# [What is needed]
Write a continuation of the article on Russian state media coverage of Ukraine, picking up after its last sentence.

# [Text segment]
════
Russia’s State Media Is Curbing Its Hostile Coverage of Ukraine
(Bloomberg) -- Even as Russian President Vladimir Putin masses troops near the Ukraine border and threatens action unless his demands from the West are met, there’s a potential positive glimmer emerging via the country’s state media.
With senior officials from Russia and the U.S. meeting this week in Geneva for high-stakes talks, the media in Russia has gone oddly quiet.
Hostile Russian coverage of Ukraine has declined since early December, following a steep rise in the months before, according to a study of almost 19 million online items with Russia’s “.ru” domain name by Semantic Visions, a Prague-based data analytics company that offers risk assessment to corporations.
The pattern is almost identical to last spring. In that case, negative Russian media sentiment toward the nation’s ex-Soviet neighbor peaked shortly before the government announced in late April that it was ending another major build-up of forces.
That came after the U.S. offered Putin an in-person summit with U.S. President Joe Biden in Geneva (they ended up meeting in June). There is now a renewed diplomatic flurry with talks between U.S. and Russian officials, again in Geneva, followed by other discussions including a NATO-Russia council meeting. Dialing back the heat in state media could be a move to see if such talks bear fruit.
════
# [Information]

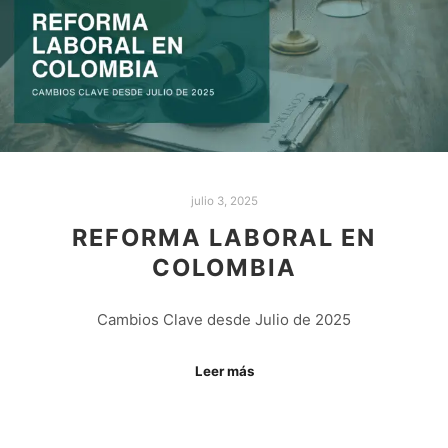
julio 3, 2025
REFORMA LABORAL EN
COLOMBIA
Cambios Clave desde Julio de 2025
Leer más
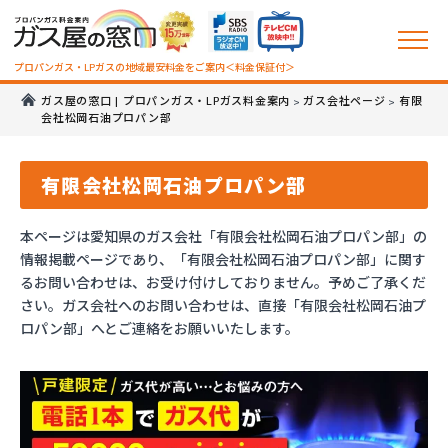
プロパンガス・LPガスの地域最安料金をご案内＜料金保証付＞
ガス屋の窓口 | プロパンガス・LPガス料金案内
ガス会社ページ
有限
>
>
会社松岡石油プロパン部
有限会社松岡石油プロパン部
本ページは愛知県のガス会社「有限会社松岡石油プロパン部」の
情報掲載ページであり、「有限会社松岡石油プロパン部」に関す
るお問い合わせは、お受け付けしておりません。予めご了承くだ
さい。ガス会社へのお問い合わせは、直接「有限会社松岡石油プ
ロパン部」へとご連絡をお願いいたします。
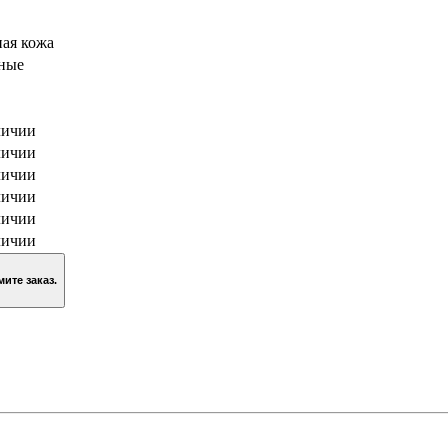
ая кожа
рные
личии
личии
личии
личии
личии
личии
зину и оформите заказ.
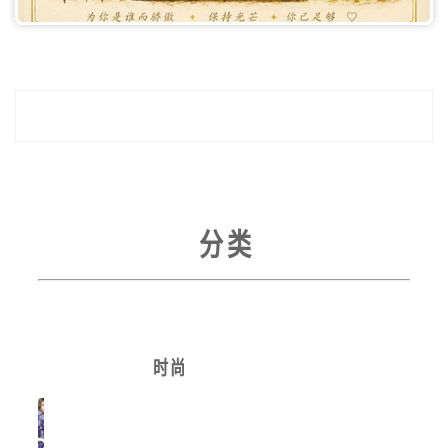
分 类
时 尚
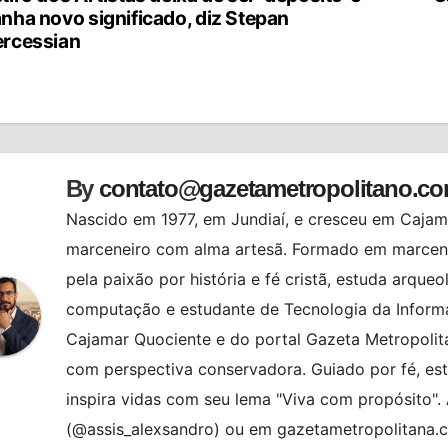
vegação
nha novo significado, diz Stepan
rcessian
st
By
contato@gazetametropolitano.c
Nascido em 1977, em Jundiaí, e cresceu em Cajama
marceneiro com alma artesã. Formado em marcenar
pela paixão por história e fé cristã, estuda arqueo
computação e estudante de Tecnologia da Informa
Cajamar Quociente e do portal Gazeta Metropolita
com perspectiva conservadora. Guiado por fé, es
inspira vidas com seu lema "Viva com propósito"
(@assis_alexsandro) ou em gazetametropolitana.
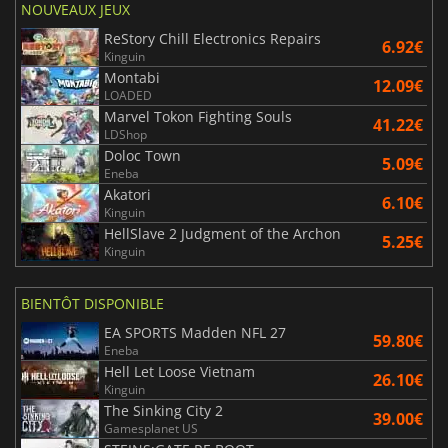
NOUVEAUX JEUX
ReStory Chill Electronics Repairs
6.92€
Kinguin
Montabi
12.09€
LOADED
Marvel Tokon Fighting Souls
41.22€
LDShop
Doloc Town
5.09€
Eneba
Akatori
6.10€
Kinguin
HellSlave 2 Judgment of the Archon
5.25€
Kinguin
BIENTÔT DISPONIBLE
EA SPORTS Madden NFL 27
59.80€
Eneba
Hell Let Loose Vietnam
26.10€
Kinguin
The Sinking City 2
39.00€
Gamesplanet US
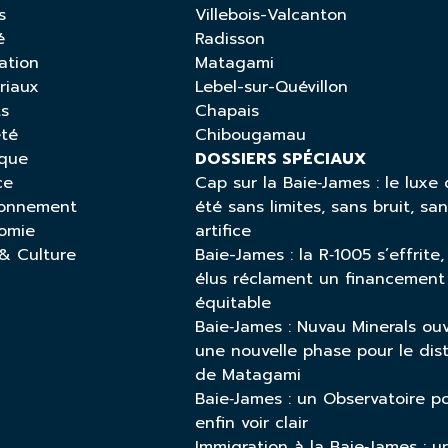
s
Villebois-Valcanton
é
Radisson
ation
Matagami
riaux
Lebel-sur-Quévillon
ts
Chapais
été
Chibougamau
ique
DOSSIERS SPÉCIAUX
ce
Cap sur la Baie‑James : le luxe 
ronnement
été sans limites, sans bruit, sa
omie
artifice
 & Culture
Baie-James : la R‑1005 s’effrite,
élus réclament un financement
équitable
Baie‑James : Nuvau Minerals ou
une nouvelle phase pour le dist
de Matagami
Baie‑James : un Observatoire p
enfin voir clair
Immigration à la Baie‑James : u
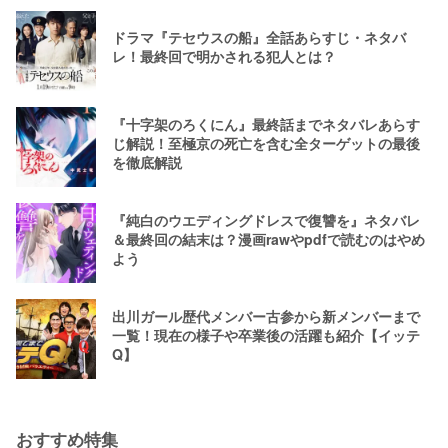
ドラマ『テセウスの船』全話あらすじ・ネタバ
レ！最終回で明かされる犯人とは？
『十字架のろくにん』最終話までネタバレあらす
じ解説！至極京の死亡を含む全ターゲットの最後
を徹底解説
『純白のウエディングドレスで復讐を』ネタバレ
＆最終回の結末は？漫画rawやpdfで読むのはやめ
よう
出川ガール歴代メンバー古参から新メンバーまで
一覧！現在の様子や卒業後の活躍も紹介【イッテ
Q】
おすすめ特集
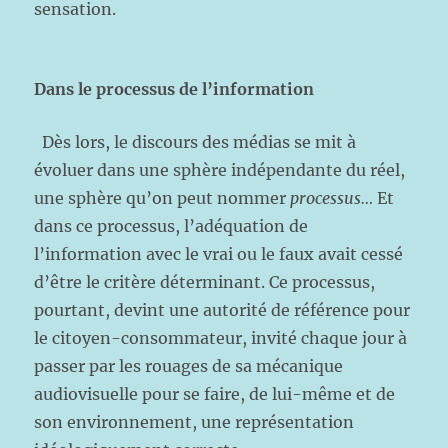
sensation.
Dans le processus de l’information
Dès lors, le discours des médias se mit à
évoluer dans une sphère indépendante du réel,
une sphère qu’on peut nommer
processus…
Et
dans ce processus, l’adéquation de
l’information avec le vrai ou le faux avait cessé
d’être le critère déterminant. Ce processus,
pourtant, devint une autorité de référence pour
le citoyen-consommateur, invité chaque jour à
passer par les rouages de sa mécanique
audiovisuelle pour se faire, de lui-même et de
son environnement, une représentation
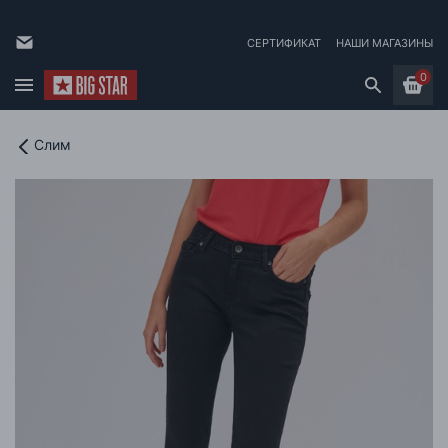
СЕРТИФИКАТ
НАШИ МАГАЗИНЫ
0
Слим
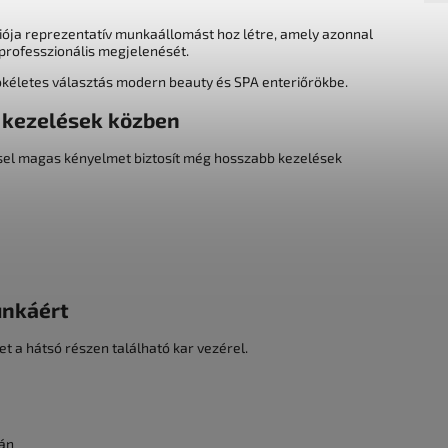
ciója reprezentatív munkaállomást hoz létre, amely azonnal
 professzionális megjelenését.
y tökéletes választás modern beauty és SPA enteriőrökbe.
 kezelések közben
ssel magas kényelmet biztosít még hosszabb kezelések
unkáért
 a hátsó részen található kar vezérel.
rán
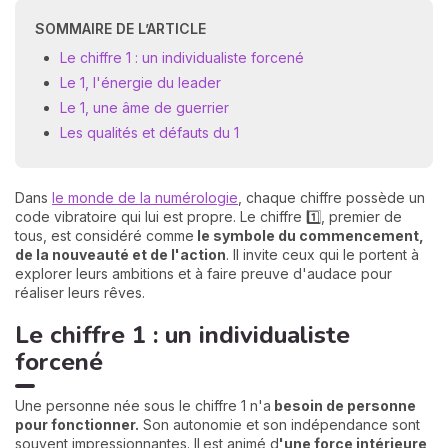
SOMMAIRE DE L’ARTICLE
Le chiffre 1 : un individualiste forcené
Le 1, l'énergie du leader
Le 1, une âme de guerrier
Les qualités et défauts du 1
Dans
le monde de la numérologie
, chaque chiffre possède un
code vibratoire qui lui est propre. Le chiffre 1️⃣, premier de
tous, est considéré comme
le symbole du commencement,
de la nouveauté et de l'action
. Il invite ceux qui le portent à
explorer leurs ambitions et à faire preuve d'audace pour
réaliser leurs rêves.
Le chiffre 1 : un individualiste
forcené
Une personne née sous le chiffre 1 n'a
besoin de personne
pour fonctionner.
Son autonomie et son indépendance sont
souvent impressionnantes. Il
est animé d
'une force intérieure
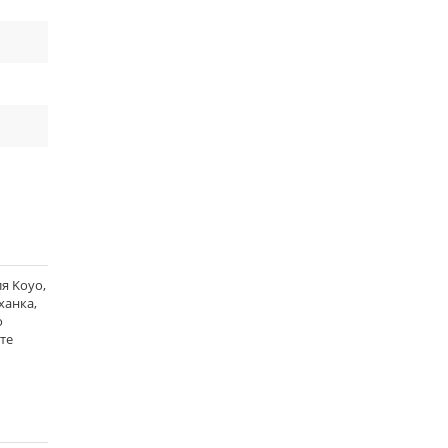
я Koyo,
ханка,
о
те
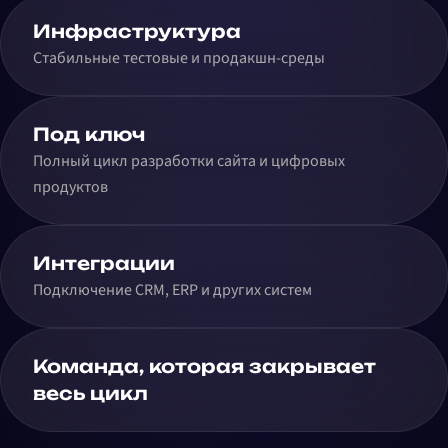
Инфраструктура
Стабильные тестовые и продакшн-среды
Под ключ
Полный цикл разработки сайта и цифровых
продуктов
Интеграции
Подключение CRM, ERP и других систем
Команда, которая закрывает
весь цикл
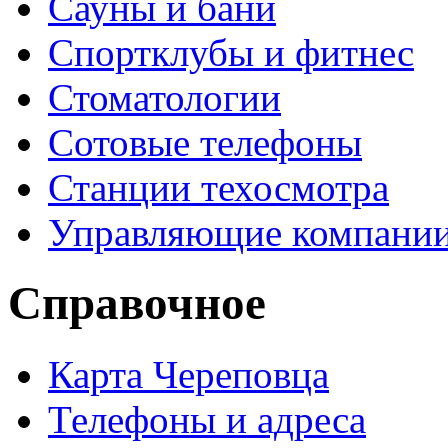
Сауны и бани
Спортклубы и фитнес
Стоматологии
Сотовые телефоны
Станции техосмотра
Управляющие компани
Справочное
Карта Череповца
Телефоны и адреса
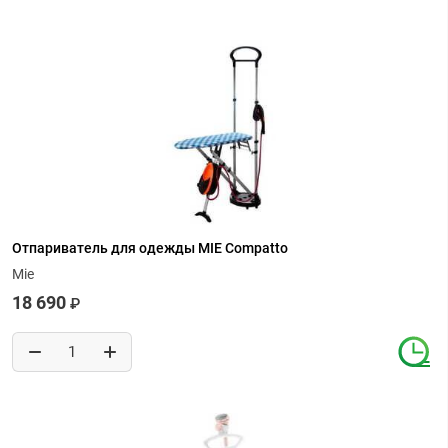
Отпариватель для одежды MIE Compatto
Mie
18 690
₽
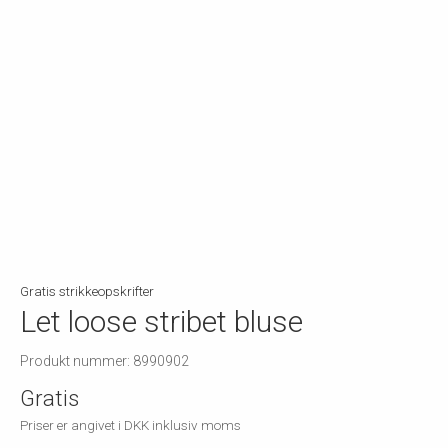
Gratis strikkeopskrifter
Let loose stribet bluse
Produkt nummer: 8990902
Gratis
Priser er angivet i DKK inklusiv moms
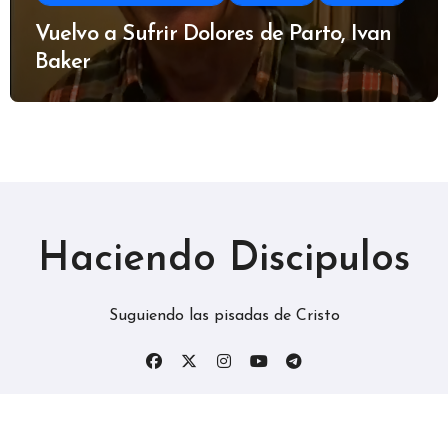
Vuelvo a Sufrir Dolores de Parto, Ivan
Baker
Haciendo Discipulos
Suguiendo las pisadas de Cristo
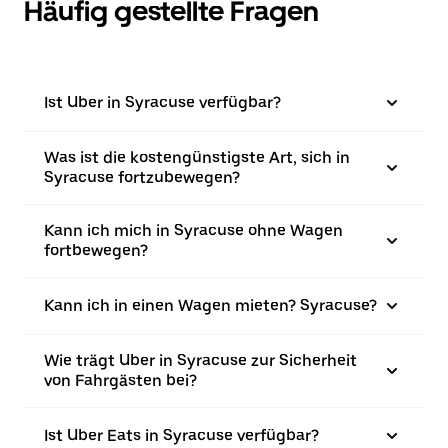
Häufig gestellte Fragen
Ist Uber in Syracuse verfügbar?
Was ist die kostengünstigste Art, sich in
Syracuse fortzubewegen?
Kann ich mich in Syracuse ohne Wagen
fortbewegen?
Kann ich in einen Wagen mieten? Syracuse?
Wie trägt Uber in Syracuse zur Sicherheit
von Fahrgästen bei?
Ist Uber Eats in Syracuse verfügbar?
════
# [Task response]
There was no such decline in 2014, when Russia annexed Crimea.
“As a master of the ‘escalate to de-escalate’ strategy, Putin is looking forward to being praised as a peacekeeper,” Semantic Visions Chief Executive Officer Frank Vrabel said in a note. “Our data indicates he is once again playing a dangerous game of cat and mouse with the West.”
Media sentiment tends to boil ahead of war and is often manipulated by governments to prepare populations for conflict. Research has shown how the media was used to foment wars, including in the former Yugoslavia and Rwanda.
Yet news coverage is just one indicator among many, as intelligence agencies, diplomats and others seek to parse the Kremlin’s true goals and intentions.
It’s unclear just how much Russian news organizations -- let alone less formal outlets among the 24,000 sources scraped by Semantic Visions -– reflect Putin’s thinking. If media sentiment does indeed presage Kremlin policy, it’s taking longer than last April.
More granular evidence, such as intelligence assessments of the build-up of Russian equipment and troops, suggests the risk of conflict remains. U.S. diplomats are increasingly concerned about the hurdles to a negotiated settlement, after the Kremlin published its sweeping demands for limits on NATO membership and deployments.
One worry is that diplomatic efforts to avert war probably won’t come quickly, according to Michael Kofman, research director in the Russia Studies Program at CNA, a think tank based in Arlington, Virginia. A large number of troops and their equipment can be kept in the field for at most a few months, while negotiating European security architecture could take years, he said.
Semantic Visions trawled for material over a 12-month period through Jan. 5. It takes in news blogs as well as output from government, company and academic websites. It doesn’t include social media content. Russia was also on national holidays from Dec. 31.
The company’s analysis was drawn from more than 55,000 news items that discussed Ukraine, after filtering out topics related to Covid-19, business and other issues with no relevance to political sentiment.